Ушедший окинул внимательным взглядом стройную тоненькую фигурку, полупрозрачную, как тень. Как она была похожа на Анэма – и как непохожа! Те же черные волосы, те же синие глаза, но у отца в них смеялось сотворенное им же небо, а у дочери – пряталась бездонная человеческая пустота.
— Отравленный дар, — сказала молодая женщина, кривя изящные бледные губы.
— Тогда ты считала иначе, — возразил Лит. — Ты взяла его с радостью. Разве не ты сочла его лучшим свадебным подарком?
— Тогда я не знала того, что знаю сейчас, — холодно проговорила Каталлеймена. — Твоя бездетная сестра ненавидела дочь Анэма от смертной.
— То есть как? — вырвалось у Дика. — Что все это значит?
Его никто не услышал.
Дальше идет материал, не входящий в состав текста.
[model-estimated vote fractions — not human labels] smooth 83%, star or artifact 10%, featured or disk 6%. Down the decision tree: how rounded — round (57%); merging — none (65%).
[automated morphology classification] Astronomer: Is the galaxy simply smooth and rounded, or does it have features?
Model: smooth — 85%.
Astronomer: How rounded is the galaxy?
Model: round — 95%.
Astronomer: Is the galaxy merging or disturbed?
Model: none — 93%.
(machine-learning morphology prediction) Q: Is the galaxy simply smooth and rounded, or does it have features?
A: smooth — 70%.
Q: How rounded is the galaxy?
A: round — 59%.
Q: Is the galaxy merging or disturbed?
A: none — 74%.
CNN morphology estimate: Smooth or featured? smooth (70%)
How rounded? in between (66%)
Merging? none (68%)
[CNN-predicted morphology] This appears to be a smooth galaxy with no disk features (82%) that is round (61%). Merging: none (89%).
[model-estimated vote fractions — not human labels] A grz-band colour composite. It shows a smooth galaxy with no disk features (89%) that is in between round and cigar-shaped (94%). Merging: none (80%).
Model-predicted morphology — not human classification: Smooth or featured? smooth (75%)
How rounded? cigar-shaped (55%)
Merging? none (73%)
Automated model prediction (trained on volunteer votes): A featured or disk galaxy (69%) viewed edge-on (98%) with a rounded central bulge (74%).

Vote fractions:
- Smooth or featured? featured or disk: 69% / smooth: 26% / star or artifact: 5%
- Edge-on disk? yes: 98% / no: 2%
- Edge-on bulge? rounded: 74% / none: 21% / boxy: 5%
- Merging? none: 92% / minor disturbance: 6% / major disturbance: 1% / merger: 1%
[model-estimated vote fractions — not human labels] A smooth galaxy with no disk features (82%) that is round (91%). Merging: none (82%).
Лит смотрел на избранницу сына с легким удивлением.
— Это неправда, Каталлеймена. Ойдма любила тебя не меньше, чем твоя родная мать. Мать подарила тебе жизнь. Ойдма – отдала свое бессмертие. Разве не этого ты хотела?
— Нет! Я хотела другого! — воскликнула вечно юная женщина. — Я хотела навсегда остаться рядом с моим мужем – твоим сыном! Неужели ты думаешь, что мне нужно было бессмертие без него?!.. Нет!
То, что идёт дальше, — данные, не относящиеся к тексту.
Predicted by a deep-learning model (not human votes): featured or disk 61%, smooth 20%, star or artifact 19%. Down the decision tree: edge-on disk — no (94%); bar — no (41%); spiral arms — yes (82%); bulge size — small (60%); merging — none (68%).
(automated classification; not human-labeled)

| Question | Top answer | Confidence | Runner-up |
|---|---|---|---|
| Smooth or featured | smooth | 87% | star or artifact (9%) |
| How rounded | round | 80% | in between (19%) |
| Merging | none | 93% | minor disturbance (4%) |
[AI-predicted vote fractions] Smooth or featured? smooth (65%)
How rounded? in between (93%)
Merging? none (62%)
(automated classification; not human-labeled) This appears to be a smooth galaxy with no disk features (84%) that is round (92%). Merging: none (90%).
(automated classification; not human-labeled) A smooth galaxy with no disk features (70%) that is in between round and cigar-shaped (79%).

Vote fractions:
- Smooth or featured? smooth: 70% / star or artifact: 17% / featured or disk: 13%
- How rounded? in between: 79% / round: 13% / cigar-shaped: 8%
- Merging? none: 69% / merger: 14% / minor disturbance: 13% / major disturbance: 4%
Боль, прозвучавшая в этом крике, заставила Ричарда содрогнуться. Почти так же кричала «нет!» его мать, когда в Надор привезли тело Эгмонта Окделла.
Лит на мгновение прикрыл глаза. Память отозвалась в нем глухой тоской. Ант, его Анте́мион, прекрасный цветок этого мира, дитя Скал и Молний, наследник земли, огня, воды и ветра! Он ушел в Этерну вместе с отцом и, так же, как Лит, никогда не вернулся обратно.
— Ты… — сказала Каталлеймена, и в ее глубоких синих глазах внезапно плеснула темная ярость. — Ты и Ойдма, вы оба… Вы отняли у меня того, кого я любила!
Лит смотрел на нее, тщетно пытаясь уразуметь смысл ее слов. Рамиро, было спокойно улегшийся у его ног, поднял голову и глухо заворчал.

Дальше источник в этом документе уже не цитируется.